* TASK DETAILS *
Pick out every line of the data below that contains the word "European", matching case exactly, and copy each such line.

## START PROVIDED RECORDS

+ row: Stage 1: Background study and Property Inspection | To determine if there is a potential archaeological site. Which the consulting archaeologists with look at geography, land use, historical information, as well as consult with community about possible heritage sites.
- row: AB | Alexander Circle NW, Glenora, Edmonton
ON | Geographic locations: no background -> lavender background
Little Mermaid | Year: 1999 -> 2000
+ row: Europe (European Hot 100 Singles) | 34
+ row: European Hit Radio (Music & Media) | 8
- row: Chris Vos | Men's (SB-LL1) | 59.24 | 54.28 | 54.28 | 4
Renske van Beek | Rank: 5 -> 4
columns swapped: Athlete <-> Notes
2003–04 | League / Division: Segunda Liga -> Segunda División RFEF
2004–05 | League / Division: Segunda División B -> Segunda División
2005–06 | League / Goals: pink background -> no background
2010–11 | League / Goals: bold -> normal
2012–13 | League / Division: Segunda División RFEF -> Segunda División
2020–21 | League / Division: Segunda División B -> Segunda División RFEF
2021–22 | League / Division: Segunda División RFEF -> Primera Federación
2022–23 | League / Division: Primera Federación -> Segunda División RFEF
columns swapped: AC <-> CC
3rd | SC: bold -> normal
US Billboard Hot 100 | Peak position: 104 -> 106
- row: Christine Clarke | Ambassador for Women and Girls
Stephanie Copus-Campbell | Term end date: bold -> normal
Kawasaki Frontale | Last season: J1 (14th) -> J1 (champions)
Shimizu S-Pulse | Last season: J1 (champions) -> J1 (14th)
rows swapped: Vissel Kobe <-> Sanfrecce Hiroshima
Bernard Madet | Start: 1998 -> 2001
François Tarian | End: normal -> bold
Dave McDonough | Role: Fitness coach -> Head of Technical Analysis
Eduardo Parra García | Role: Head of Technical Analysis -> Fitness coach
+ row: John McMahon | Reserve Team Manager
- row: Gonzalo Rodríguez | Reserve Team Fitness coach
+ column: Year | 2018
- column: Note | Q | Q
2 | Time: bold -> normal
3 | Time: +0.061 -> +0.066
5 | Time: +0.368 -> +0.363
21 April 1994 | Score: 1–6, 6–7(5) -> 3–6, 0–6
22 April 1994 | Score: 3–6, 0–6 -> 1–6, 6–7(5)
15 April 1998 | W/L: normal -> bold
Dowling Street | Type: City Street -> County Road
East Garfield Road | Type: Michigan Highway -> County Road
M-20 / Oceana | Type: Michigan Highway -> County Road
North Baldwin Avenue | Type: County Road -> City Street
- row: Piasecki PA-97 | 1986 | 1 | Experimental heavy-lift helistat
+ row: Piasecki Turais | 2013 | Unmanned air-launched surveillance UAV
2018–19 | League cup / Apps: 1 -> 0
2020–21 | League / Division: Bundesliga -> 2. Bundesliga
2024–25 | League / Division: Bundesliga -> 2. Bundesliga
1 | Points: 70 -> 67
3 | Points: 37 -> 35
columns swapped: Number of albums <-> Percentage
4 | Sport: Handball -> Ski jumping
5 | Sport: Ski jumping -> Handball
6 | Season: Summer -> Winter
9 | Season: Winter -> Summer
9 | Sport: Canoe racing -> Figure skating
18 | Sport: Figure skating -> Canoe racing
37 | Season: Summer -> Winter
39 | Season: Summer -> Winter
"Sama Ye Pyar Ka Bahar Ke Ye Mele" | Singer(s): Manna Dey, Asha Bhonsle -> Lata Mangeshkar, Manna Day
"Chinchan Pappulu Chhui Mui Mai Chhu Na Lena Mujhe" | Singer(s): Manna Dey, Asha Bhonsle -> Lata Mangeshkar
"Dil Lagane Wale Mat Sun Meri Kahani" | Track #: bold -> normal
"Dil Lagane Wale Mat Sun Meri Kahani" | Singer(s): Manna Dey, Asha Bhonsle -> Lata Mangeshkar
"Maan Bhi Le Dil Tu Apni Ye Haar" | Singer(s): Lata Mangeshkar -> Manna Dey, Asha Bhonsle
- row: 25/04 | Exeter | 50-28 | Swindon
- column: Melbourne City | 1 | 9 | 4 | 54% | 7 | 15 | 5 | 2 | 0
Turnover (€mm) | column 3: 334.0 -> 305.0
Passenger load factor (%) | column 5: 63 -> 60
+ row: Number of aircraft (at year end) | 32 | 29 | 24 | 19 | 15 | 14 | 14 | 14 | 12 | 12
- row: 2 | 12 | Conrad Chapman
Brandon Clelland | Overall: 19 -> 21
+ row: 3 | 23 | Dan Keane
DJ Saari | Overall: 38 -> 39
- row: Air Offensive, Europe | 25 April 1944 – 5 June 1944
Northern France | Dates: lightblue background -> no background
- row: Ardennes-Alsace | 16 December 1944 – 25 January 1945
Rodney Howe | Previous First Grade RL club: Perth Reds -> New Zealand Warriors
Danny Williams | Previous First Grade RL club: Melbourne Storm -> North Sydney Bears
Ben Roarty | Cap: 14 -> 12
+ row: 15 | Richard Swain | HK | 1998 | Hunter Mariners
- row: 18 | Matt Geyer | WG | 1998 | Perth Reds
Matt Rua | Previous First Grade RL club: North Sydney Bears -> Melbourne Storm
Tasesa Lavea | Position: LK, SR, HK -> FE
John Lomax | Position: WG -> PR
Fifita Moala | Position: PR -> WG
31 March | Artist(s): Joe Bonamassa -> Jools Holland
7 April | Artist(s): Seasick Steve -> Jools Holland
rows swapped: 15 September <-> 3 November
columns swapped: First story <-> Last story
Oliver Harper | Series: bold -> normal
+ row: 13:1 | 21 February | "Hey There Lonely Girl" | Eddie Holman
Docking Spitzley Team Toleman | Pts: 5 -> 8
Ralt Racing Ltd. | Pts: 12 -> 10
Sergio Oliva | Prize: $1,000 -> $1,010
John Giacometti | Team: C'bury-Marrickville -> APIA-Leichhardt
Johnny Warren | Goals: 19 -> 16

## END PROVIDED RECORDS

* RESULT OF THE EXERCISE *
+ row: Europe (European Hot 100 Singles) | 34
+ row: European Hit Radio (Music & Media) | 8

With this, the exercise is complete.